The FDA has received reports of adverse events and product problems associated with inferior vena cava (IVC) filters. Types of reports include device migration, filter fracture, embolization (movement of the entire filter or fracture fragments to the heart or lungs), perforation of the IVC, and difficulty removing the device. Some of these events led to adverse clinical outcomes. These types of events may be related to how long the filter has been implanted. Other known long-term risks associated with IVC filters include lower limb deep vein thrombosis and IVC occlusion.
IVC filters are small, cage-like devices that are inserted into the inferior vena cava to capture blood clots and prevent them from reaching the lungs. The inferior vena cava is the main vessel returning blood from the lower half of the body to the heart. IVC filters are frequently placed in patients at risk for pulmonary embolism (a blood clot in the lungs) when anticoagulant therapy cannot be used or is ineffective. IVC filters are designed to be permanent implants although some of these devices may have the option to be removed.
For patients with retrievable filters, some complications may be avoided if the filter can be removed once the risk of pulmonary embolism has subsided. The FDA is concerned that retrievable IVC filters, when placed for a short-term risk of pulmonary embolism, are not always removed once the risk subsides.

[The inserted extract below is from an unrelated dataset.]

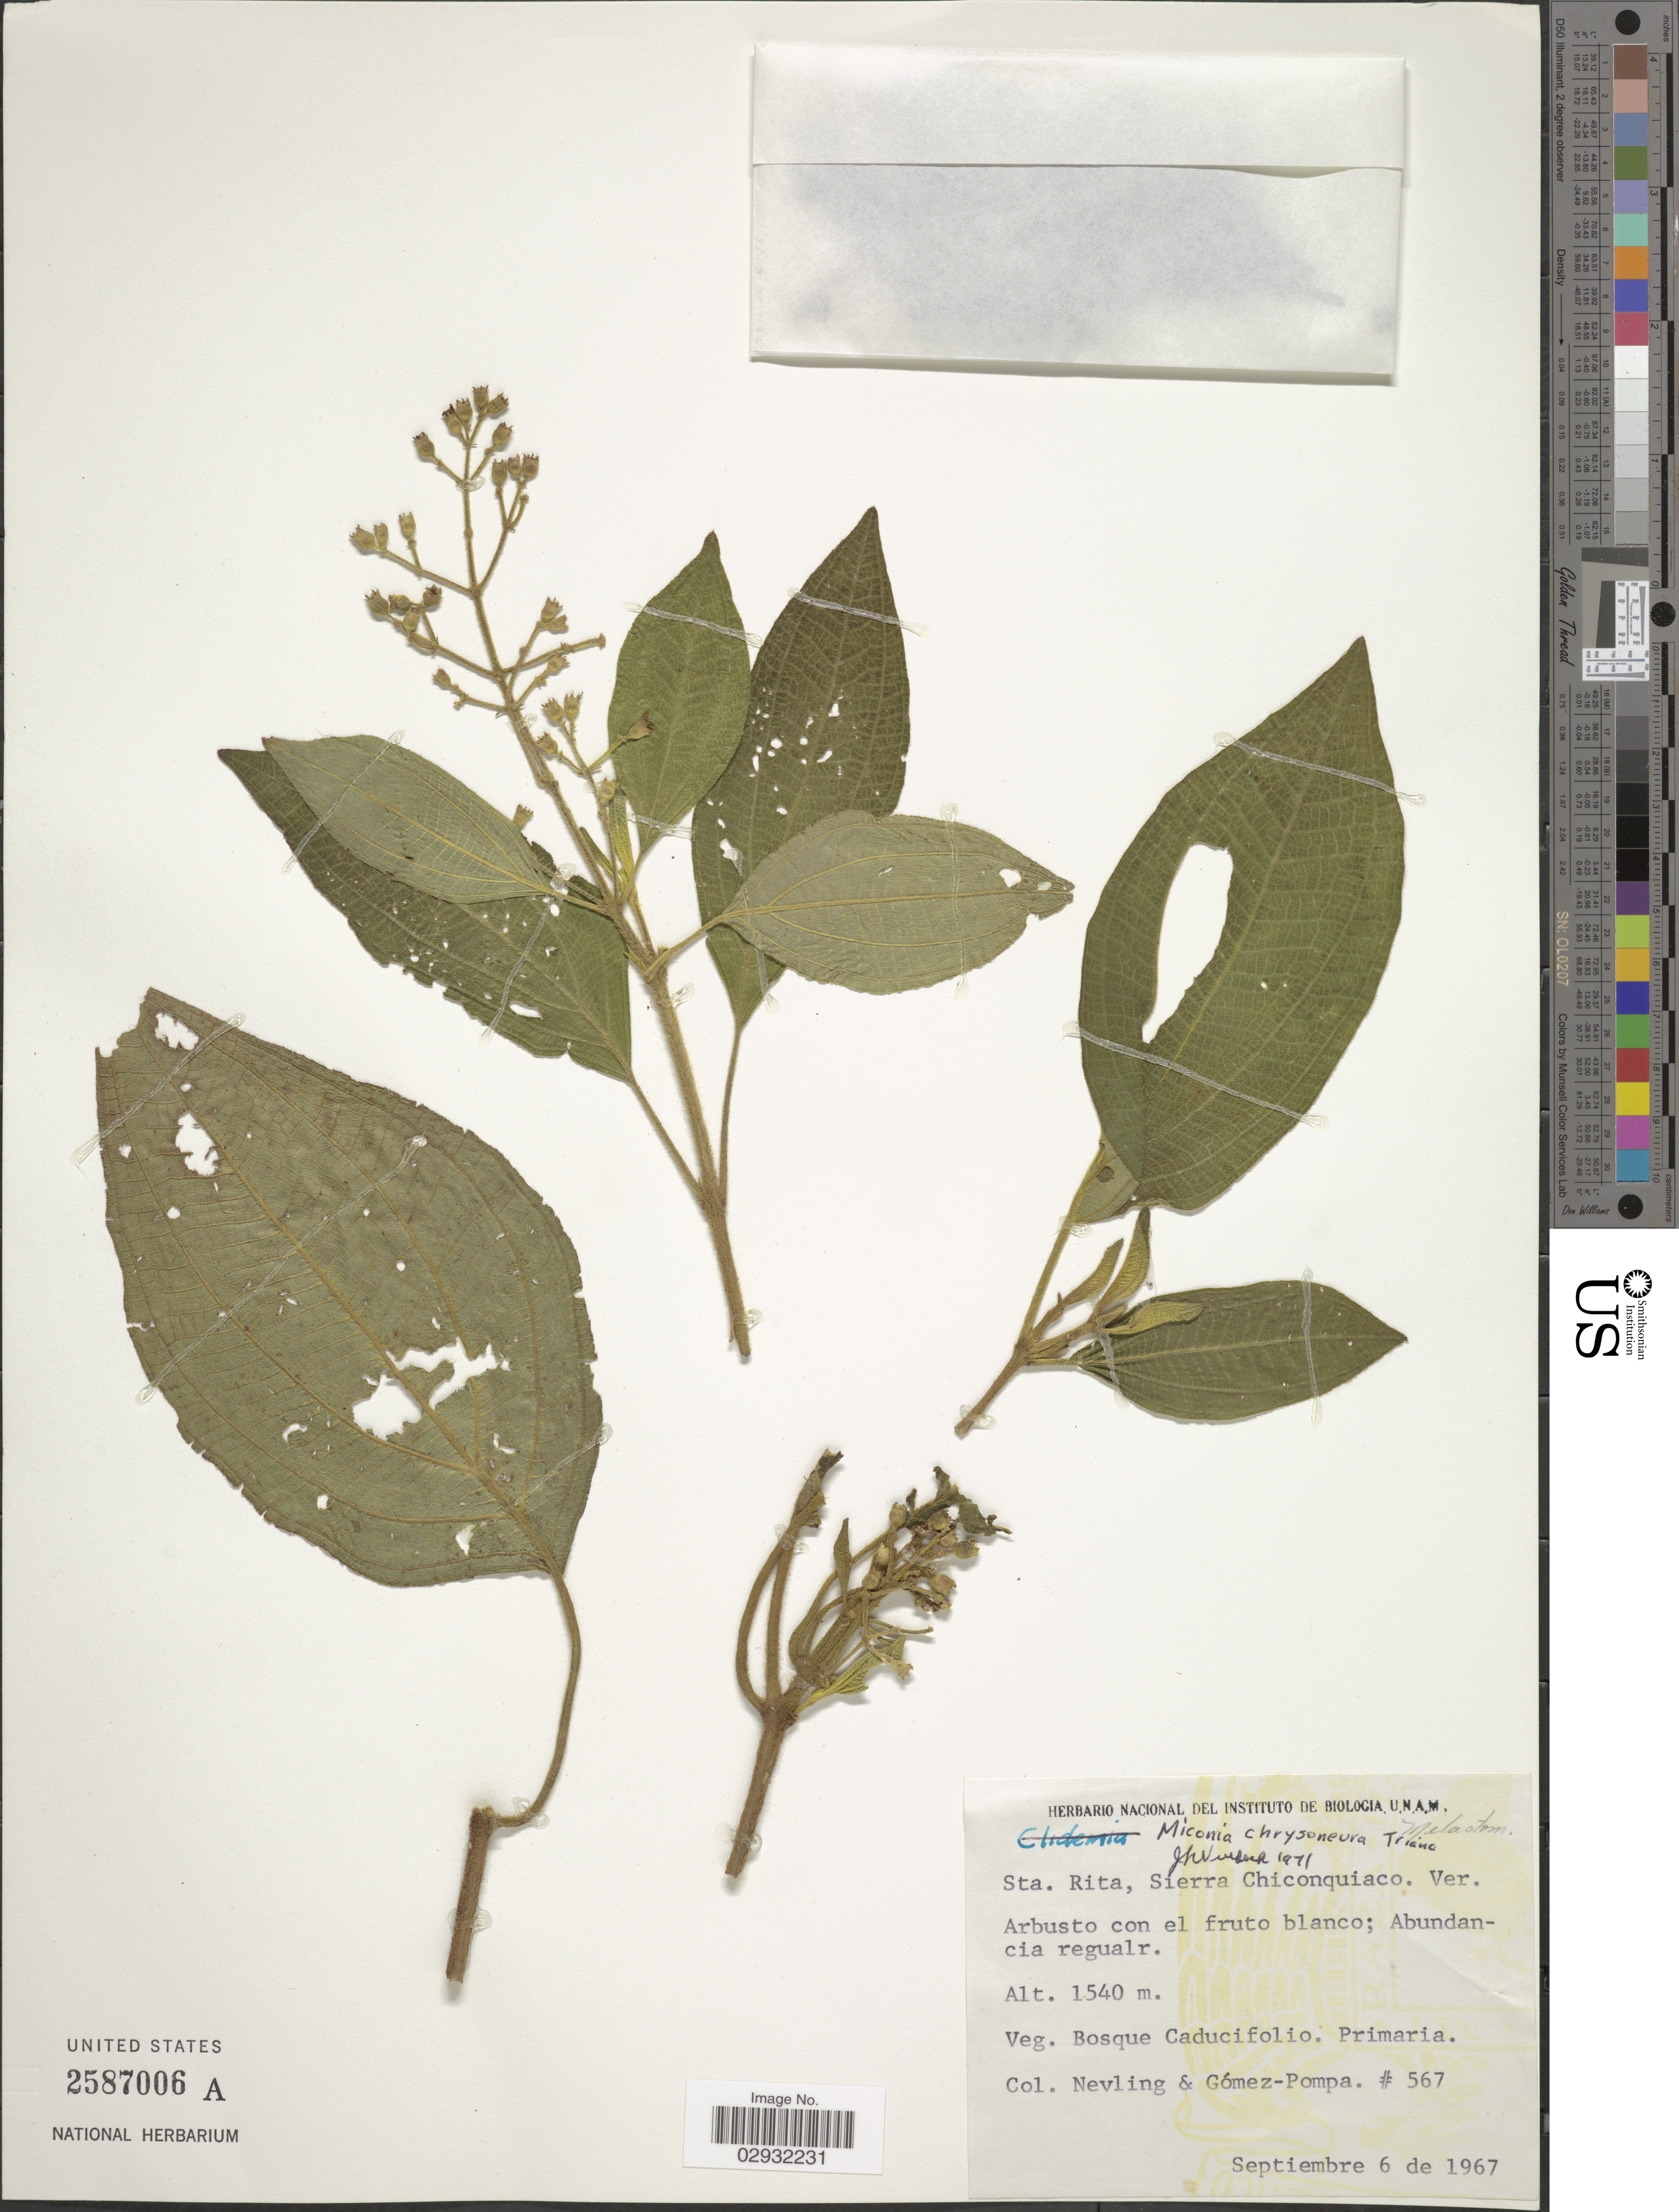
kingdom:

The FDA recommends that implanting physicians and clinicians responsible for the ongoing care of patients with retrievable IVC filters consider removing the filter as soon as protection from pulmonary embolism is no longer needed. The FDA encourages all physicians involved in the treatment and follow-up of patients receiving IVC filters to consider the risks and benefits of filter removal for each patient. A patient should be referred for IVC filter removal when the risk/benefit profile favors removal and the procedure is feasible given the patient’s health status.
The FDA developed a quantitative decision analysis using publicly available data available in the medical literature to assess whether there is a time period during which the risk of having an IVC filter in place is expected to outweigh the benefits. The mathematical model suggested that if the patient’s transient risk for pulmonary embolism has passed, the risk/benefit profile begins to favor removal of the IVC filter between 29 and 54 days after implantation.
Although the results of the decision analysis provide important insight for retrievable IVC filters, the FDA is requiring collection of additional clinical data for currently marketed IVC filters in the United States. The studies will address safety questions that remain unanswered for both permanent and retrievable filters. Manufacturers were given two options for obtaining the data. Some manufacturers are participating in the PRESERVE (PREdicting the Safety and Effectiveness of InferioR VEna Cava Filters) study, an independent national clinical study that will examine the use of IVC filters in the prevention of pulmonary embolism. Other manufacturers are conducting postmarket surveillance (522 Studies). The data gathered from the PRESERVE study and the 522 studies will help the FDA, manufacturers and health care professionals assess the use and safety profile of these devices, understand evolving patterns of clinical use of IVC filters, and ultimately improve patient care.